Government Documents

Congress established the Federal Depository Library Program (FDLP) in 1813 to ensure that the American public has free access to information published by the U. S. government. This program safeguards one of our nation’s strongest traditions: the public’s right to know. The FDLP identifies, catalogs and ensures permanent access to government publications through Federal Depository Libraries. Types of materials include print, microfiche, maps, posters, CD-ROM and online access. The materials made available through the Depository program are governed by the U. S. Code, Title 44, which states: “Government publications, except those determined by their issuing components to be required for official use only or for strictly administrative or operational purposes which have no public interest or educational value and publications classified for reasons of national security, shall be made available to depository libraries through the facilities of the Superintendent of Documents for public information”.

Along with the stations in the public computer lab, a dedicated computer terminal is available for use to patrons of any age who need additional time or help when accessing government documents.
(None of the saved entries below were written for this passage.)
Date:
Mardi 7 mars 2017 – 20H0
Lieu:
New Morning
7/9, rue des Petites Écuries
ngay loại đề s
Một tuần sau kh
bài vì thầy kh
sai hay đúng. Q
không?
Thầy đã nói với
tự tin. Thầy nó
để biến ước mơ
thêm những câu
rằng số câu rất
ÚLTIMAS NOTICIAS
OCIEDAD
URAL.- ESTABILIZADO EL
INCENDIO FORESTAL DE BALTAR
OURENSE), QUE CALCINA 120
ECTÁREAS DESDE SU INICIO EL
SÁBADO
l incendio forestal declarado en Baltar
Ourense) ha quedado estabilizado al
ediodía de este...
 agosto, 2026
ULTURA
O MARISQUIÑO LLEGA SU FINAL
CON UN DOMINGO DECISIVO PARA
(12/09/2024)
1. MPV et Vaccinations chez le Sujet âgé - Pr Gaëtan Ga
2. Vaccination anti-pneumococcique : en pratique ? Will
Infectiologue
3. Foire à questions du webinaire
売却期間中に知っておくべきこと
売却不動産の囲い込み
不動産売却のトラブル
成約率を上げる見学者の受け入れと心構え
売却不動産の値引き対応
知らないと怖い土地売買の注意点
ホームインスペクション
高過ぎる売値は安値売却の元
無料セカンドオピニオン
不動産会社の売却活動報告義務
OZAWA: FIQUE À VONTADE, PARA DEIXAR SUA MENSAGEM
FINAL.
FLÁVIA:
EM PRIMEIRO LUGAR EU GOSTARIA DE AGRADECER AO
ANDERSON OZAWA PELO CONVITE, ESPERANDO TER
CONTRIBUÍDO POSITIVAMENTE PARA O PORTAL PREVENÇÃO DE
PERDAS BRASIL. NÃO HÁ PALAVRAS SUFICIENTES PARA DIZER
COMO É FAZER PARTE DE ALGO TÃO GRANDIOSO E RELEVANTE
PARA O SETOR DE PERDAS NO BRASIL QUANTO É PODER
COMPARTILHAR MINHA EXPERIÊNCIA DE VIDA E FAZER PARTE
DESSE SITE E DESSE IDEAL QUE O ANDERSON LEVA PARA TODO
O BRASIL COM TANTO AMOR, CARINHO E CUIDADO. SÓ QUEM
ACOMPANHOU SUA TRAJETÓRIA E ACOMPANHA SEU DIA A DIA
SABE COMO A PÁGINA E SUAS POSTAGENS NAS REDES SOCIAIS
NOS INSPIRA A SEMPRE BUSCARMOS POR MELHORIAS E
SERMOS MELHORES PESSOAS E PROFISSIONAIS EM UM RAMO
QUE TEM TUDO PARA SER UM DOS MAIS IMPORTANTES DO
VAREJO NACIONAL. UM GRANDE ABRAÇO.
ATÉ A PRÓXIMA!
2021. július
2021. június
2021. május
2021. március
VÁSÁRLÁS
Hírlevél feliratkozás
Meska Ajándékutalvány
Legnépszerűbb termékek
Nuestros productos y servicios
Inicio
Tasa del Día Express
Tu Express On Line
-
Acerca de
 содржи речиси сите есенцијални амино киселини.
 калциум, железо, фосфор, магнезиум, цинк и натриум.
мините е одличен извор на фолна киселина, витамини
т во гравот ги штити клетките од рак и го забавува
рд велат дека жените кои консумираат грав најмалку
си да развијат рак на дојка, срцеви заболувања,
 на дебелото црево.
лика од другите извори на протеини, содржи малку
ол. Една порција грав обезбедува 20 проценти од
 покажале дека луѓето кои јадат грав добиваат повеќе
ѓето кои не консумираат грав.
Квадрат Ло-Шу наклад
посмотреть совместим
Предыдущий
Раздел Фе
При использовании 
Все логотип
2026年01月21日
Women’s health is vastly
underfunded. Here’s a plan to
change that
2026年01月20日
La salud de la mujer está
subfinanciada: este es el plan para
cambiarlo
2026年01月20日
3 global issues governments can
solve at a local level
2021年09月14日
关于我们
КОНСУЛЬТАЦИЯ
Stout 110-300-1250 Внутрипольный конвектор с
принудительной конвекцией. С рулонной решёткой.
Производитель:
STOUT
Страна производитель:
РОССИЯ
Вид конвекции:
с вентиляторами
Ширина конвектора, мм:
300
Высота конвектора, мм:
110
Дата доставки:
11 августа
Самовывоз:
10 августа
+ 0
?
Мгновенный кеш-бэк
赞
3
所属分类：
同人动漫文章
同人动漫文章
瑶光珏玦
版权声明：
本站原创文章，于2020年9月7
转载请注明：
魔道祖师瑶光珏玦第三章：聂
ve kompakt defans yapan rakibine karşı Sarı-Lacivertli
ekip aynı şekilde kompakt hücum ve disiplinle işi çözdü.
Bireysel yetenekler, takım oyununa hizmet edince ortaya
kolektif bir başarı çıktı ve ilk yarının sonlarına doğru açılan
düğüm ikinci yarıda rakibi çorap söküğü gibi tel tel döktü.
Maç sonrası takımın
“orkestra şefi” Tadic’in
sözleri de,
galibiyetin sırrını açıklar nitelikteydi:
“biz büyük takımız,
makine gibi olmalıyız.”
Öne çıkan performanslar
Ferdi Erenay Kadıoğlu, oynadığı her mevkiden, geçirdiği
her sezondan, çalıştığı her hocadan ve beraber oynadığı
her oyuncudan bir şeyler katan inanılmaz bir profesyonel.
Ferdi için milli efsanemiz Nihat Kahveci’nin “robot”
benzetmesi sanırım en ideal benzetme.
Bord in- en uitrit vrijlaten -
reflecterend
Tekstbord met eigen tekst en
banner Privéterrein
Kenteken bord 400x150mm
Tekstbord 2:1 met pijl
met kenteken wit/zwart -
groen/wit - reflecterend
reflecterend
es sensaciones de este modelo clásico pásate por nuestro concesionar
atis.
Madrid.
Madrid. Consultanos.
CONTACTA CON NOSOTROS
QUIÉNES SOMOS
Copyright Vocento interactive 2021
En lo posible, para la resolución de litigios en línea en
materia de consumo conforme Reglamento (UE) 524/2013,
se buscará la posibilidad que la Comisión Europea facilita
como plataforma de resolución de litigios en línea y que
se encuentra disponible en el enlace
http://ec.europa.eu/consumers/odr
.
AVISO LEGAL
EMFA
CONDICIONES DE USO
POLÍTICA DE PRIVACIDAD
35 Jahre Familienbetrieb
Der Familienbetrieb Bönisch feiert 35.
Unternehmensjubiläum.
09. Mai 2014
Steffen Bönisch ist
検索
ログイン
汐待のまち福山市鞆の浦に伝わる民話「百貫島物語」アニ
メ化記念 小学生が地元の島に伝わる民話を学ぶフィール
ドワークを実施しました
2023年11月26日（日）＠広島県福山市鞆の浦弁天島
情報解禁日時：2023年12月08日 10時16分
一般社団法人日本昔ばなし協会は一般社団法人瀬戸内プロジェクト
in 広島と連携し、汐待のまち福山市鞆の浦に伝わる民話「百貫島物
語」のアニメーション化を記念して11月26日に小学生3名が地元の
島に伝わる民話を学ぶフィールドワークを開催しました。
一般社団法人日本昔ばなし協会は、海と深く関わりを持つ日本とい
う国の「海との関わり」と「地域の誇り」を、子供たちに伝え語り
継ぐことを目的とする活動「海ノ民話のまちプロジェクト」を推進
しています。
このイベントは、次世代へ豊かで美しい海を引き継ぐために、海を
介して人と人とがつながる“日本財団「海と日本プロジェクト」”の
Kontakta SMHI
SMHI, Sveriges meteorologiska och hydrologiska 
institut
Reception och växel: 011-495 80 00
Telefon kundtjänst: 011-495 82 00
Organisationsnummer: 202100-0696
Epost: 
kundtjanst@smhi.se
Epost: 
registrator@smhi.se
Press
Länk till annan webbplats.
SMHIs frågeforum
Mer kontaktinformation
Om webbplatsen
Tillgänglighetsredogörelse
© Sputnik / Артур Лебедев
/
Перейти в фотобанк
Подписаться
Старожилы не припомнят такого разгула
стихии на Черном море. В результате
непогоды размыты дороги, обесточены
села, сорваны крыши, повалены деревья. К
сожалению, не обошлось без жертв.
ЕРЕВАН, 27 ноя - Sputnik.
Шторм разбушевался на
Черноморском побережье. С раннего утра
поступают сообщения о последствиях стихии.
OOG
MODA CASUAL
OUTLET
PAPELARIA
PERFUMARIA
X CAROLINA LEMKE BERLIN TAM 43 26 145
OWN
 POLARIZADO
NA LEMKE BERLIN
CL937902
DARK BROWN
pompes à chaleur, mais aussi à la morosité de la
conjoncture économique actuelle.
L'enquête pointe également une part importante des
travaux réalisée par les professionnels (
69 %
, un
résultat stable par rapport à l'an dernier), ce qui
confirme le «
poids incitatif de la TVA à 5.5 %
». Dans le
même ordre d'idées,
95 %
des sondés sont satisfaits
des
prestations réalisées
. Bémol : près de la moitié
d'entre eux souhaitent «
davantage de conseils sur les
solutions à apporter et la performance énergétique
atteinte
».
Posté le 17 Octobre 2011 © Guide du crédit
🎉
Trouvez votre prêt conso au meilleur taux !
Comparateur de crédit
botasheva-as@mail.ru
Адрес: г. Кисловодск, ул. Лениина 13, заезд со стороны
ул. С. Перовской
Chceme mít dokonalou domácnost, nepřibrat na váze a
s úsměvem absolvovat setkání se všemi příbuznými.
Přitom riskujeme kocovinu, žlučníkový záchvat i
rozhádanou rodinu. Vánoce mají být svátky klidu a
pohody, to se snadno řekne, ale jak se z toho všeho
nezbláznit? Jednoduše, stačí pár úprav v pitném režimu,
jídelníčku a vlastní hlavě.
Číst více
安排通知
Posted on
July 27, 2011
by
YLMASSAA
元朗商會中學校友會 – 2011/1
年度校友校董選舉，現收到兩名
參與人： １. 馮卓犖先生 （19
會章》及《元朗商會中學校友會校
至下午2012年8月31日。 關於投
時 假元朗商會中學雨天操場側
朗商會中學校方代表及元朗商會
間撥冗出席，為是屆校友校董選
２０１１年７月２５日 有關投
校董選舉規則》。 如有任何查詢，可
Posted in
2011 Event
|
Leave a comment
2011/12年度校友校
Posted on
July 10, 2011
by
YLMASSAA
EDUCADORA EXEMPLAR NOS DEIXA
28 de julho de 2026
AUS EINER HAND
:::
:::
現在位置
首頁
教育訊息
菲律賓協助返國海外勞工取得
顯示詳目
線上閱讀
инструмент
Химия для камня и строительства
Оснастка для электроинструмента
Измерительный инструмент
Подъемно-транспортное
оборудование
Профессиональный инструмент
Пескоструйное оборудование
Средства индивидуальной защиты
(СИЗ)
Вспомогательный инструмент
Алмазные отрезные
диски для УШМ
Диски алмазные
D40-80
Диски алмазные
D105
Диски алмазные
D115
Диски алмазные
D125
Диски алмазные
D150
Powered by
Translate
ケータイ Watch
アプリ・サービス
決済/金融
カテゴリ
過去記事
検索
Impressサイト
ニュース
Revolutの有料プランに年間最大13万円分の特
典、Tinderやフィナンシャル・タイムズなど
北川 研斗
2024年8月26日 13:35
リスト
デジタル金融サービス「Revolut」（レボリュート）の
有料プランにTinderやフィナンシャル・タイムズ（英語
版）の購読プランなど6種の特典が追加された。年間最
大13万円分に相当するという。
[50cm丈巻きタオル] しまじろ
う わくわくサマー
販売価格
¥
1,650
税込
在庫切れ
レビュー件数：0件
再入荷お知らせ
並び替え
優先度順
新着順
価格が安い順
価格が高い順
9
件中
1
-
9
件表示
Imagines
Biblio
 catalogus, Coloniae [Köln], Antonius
The participation of the Erie County Public Library in the Federal Depository Library Program (FDLP) began in March 1897 through the sponsorship of Francis A. Crandall, the first Superintendent of Documents and former editor of Erie’s newspapers. At this time Erie’s public library building was still in the planning stages, but space had been set aside to store the government publications and other books until the building was completed. Today, the Erie County Public Library acquires more than 15% of the U. S. government publications made available through the FDLP. Government publications can be located using the Library Catalog.